On first glance, Kaye’s paintings appear altogether cheery and cartoon-like. This is a testament to how they instrumentalize his mode of critique. It is only when we examine the tucked figures of symbology closely that we begin to unveil Kaye’s figuring as two opposed poles: one being the narrative of a young soldier who is told to be fighting for their country’s national security whilst guarding the meek; the other being the experience of the enlisted—a brute, alienating, autonomizing reality of violence that dovetails with the State Department’s financial interests. This is, of course, why so many veterans and organizations like “About Face” speak critically of the military and its surreptitious devices. 
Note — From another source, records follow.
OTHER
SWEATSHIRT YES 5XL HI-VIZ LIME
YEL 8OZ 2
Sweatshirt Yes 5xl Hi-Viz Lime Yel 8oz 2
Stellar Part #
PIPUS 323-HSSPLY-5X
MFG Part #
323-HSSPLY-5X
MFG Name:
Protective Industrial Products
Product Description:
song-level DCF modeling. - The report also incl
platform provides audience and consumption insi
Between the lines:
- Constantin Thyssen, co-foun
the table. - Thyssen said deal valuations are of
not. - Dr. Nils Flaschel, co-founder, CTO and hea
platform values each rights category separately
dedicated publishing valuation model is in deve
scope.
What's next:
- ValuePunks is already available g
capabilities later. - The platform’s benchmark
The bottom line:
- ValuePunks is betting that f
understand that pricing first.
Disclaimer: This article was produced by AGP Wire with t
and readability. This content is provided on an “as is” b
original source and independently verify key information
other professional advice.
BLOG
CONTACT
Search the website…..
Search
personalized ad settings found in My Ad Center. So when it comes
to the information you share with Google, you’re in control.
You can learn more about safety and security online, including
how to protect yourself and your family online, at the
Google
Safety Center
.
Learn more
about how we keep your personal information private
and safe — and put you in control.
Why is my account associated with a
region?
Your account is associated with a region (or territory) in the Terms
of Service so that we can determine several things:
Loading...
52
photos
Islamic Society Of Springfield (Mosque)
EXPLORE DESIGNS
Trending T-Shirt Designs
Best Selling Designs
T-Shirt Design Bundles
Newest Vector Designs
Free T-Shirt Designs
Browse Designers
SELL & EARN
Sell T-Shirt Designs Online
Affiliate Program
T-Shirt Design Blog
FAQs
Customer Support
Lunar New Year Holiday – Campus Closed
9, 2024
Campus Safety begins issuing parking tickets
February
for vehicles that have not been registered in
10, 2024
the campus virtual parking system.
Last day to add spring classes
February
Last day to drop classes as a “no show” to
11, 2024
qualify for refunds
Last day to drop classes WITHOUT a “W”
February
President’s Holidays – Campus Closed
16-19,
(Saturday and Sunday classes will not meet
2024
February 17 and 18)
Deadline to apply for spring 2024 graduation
Kaye’s work has a number of stylistic compatriots. For instance, Javier Calleja’s loose-eyed figures of bulbous children may come to mind. But Kaye’s paintings unravel critique unique to his blue, wary soul. Calleja’s use of children may figure the uncanny, but the uncanny for Calleja serves as an end in itself. In Kaye’s case, children donning pilot helmets, index the age when many are conscripted or choose to join the military in hopes of attending university or achieving financial independence. This is particularly common in the United States amongst lower and lower-middle class families who cannot afford to pay their children’s college tuition. 

Kaye paints with a kind of cartoonish mastery—one cultivated from years of ardent comic readership, his style being that of Tintin-meets-Pop Art. The cartoonish face of his child soldiers is racking, but such racking is the business of the assiduous artist. That Kaye achieves his critique with an inviting style, accessible to all, is a testament to his dexterity. Kaye is an emerging artist who has nevertheless already exhibited widely, with his work quickly garnering attention from international galleries and collectors, alike. His most recent solo exhibitions include Nych gallery in Chicago and Gallery ovo in Taipei. I am curious to see how Kaye furthers his mode of critique in his forthcoming work.